(Work instructions) Every line below that mentions the word "aktuellen" should be copied out.

(Records from a data collection)
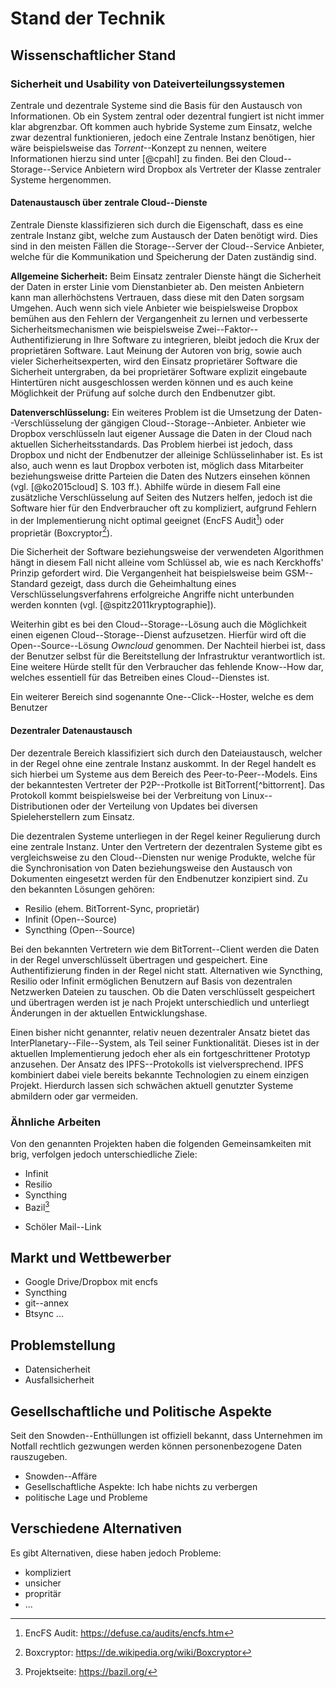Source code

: # Stand der Technik

## Wissenschaftlicher Stand

### Sicherheit und Usability von Dateiverteilungssystemen

Zentrale und dezentrale Systeme sind die Basis für den Austausch von
Informationen. Ob ein System zentral oder dezentral fungiert ist nicht immer
klar abgrenzbar. Oft kommen auch hybride Systeme zum Einsatz, welche zwar
dezentral funktionieren, jedoch eine Zentrale Instanz benötigen, hier wäre
beispielsweise das *Torrent*--Konzept zu nennen, weitere Informationen hierzu
sind unter [@cpahl] zu finden. Bei den Cloud--Storage--Service Anbietern wird
Dropbox als Vertreter der Klasse zentraler Systeme hergenommen.

#### Datenaustausch über zentrale Cloud--Dienste

Zentrale Dienste klassifizieren sich durch die Eigenschaft, dass es eine
zentrale Instanz gibt, welche zum Austausch der Daten benötigt wird. Dies sind
in den meisten Fällen die Storage--Server der Cloud--Service Anbieter, welche
für die Kommunikation und Speicherung der Daten zuständig sind.

**Allgemeine Sicherheit:** Beim Einsatz zentraler Dienste hängt die Sicherheit
der Daten in erster Linie vom Dienstanbieter ab. Den meisten Anbietern kann man
allerhöchstens Vertrauen, dass diese mit den Daten sorgsam Umgehen. Auch wenn
sich viele Anbieter wie beispielsweise Dropbox bemühen aus den Fehlern der
Vergangenheit zu lernen und verbesserte Sicherheitsmechanismen wie
beispielsweise Zwei--Faktor--Authentifizierung in Ihre Software zu integrieren,
bleibt jedoch die Krux der proprietären Software. Laut Meinung der Autoren von
brig, sowie auch vieler Sicherheitsexperten, wird den Einsatz proprietärer
Software die Sicherheit untergraben, da bei proprietärer Software explizit
eingebaute Hintertüren nicht ausgeschlossen werden können und es auch keine
Möglichkeit der Prüfung auf solche durch den Endbenutzer gibt.

**Datenverschlüsselung:** Ein weiteres Problem ist die Umsetzung der
Daten--Verschlüsselung der gängigen Cloud--Storage--Anbieter. Anbieter wie
Dropbox verschlüsseln laut eigener Aussage die Daten in der Cloud nach
aktuellen Sicherheitsstandards. Das Problem hierbei ist jedoch, dass Dropbox
und nicht der Endbenutzer der alleinige Schlüsselinhaber ist. Es ist also, auch
wenn es laut Dropbox verboten ist, möglich dass Mitarbeiter beziehungsweise
dritte Parteien die Daten des Nutzers einsehen können (vgl. [@ko2015cloud] S.
103 ff.). Abhilfe würde in diesem Fall eine zusätzliche Verschlüsselung auf
Seiten des Nutzers helfen, jedoch ist die Software hier für den Endverbraucher
oft zu kompliziert, aufgrund Fehlern in der Implementierung nicht optimal
geeignet (EncFS Audit[^encfsaudit]) oder proprietär (Boxcryptor[^boxcryptor]).

[^encfsaudit]:  EncFS Audit: <https://defuse.ca/audits/encfs.htm>
[^boxcryptor]: Boxcryptor: <https://de.wikipedia.org/wiki/Boxcryptor>

Die Sicherheit der Software beziehungsweise der verwendeten Algorithmen hängt
in diesem Fall nicht alleine vom Schlüssel ab, wie es nach Kerckhoffs' Prinzip
gefordert wird. Die Vergangenheit hat beispielsweise beim GSM--Standard
gezeigt, dass durch die Geheimhaltung eines Verschlüsselungsverfahrens
erfolgreiche Angriffe nicht unterbunden werden konnten (vgl.
[@spitz2011kryptographie]).

Weiterhin gibt es bei den Cloud--Storage--Lösung auch die Möglichkeit einen
eigenen Cloud--Storage--Dienst aufzusetzen. Hierfür wird oft die
Open--Source--Lösung *Owncloud* genommen. Der Nachteil hierbei ist, dass der
Benutzer selbst für die Bereitstellung der Infrastruktur verantwortlich ist.
Eine weitere Hürde stellt für den Verbraucher das fehlende Know--How dar,
welches essentiell für das Betreiben eines Cloud--Dienstes ist.

Ein weiterer Bereich sind sogenannte One--Click--Hoster, welche es dem Benutzer

#### Dezentraler Datenaustausch

Der dezentrale Bereich klassifiziert sich durch den Dateiaustausch, welcher
in der Regel ohne eine zentrale Instanz auskommt. In der Regel handelt es sich
hierbei um Systeme aus dem Bereich des Peer-to-Peer--Models. Eins der
bekanntesten Vertreter der P2P--Protkolle ist BitTorrent[^bittorrent]. Das
Protokoll kommt beispielsweise bei der Verbreitung von Linux--Distributionen
oder der Verteilung von Updates bei diversen Spieleherstellern zum Einsatz. 

Die dezentralen Systeme unterliegen in der Regel keiner Regulierung durch eine
zentrale Instanz. Unter den Vertretern der dezentralen Systeme gibt es
vergleichsweise zu den Cloud--Diensten nur wenige Produkte, welche für die
Synchronisation von Daten beziehungsweise den Austausch von Dokumenten
eingesetzt werden für den Endbenutzer konzipiert sind. Zu den bekannten
Lösungen gehören:

* Resilio (ehem. BitTorrent-Sync, proprietär)
* Infinit (Open--Source) 
* Syncthing (Open--Source) 

Bei den bekannten Vertretern wie dem BitTorrent--Client werden die Daten in der
Regel unverschlüsselt übertragen und gespeichert. Eine Authentifizierung finden
in der Regel nicht statt. Alternativen wie Syncthing, Resilio oder Infinit
ermöglichen Benutzern auf Basis von dezentralen Netzwerken Dateien zu tauschen.
Ob die Daten verschlüsselt gespeichert und übertragen werden ist je nach
Projekt unterschiedlich und unterliegt Änderungen in der aktuellen
Entwicklungshase.

Einen bisher nicht genannter, relativ neuen dezentraler Ansatz bietet das
InterPlanetary--File--System, als Teil seiner Funktionalität. Dieses ist in der
aktuellen Implementierung jedoch eher als ein fortgeschrittener Prototyp
anzusehen. Der Ansatz des IPFS--Protokolls ist vielversprechend. IPFS
kombiniert dabei viele bereits bekannte Technologien zu einem einzigen Projekt.
Hierdurch lassen sich schwächen aktuell genutzter Systeme abmildern oder gar
vermeiden. 

### Ähnliche Arbeiten

Von den genannten Projekten haben die folgenden Gemeinsamkeiten mit brig,
verfolgen jedoch unterschiedliche Ziele:

* Infinit
* Resilio
* Syncthing
* Bazil[^bazil] 

[^bazil]: Projektseite: <https://bazil.org/>

* Schöler Mail--Link

## Markt und Wettbewerber

* Google Drive/Dropbox mit encfs
* Syncthing
* git--annex
* Btsync
...

## Problemstellung

* Datensicherheit
* Ausfallsicherheit

## Gesellschaftliche und Politische Aspekte

Seit den Snowden--Enthüllungen ist offiziell bekannt, dass Unternehmen im
Notfall rechtlich gezwungen werden können personenbezogene Daten rauszugeben.

* Snowden--Affäre
* Gesellschaftliche Aspekte: Ich habe nichts zu verbergen
* politische Lage und Probleme

## Verschiedene Alternativen

Es gibt Alternativen, diese haben jedoch Probleme:

* kompliziert
* unsicher
* propritär
* ...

(Written response)
aktuellen Sicherheitsstandards. Das Problem hierbei ist jedoch, dass Dropbox
Projekt unterschiedlich und unterliegt Änderungen in der aktuellen
aktuellen Implementierung jedoch eher als ein fortgeschrittener Prototyp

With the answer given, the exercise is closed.